Lay out as a numbered list, omitting blank lines, the entry lines from the one containing "Mask anything matching" through the end of the entries, both ends included. Leave the pictures out of the answer.

··· Extracted information

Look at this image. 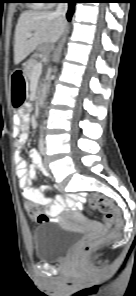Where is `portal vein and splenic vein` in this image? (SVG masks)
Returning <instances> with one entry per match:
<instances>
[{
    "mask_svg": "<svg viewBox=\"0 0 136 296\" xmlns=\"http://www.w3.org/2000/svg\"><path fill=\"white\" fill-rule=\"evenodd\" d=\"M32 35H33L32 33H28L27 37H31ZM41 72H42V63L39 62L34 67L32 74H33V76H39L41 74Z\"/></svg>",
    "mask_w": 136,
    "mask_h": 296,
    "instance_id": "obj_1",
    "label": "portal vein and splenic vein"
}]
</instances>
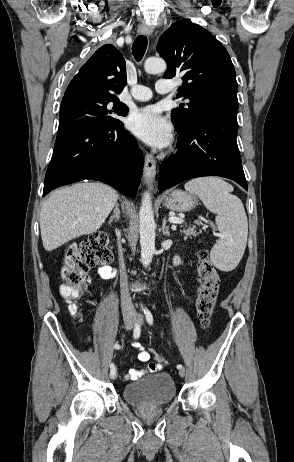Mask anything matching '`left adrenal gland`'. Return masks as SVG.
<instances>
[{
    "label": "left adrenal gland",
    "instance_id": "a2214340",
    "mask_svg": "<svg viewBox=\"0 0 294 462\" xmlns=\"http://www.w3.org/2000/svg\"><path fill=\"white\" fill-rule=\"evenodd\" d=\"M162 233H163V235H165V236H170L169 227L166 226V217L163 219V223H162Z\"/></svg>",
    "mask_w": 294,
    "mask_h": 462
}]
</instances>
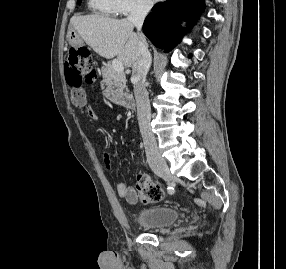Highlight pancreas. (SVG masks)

······

▶ _Answer to this problem_:
1. Mask anything matching '`left adrenal gland`'. Return masks as SVG.
2. <instances>
3. [{
4.     "label": "left adrenal gland",
5.     "instance_id": "a2214340",
6.     "mask_svg": "<svg viewBox=\"0 0 294 462\" xmlns=\"http://www.w3.org/2000/svg\"><path fill=\"white\" fill-rule=\"evenodd\" d=\"M162 233H163V235H165V236H170L169 227L166 226V217L163 219V223H162Z\"/></svg>",
7.     "mask_w": 294,
8.     "mask_h": 462
9. }]
10. </instances>
11. Highlight pancreas. (SVG masks)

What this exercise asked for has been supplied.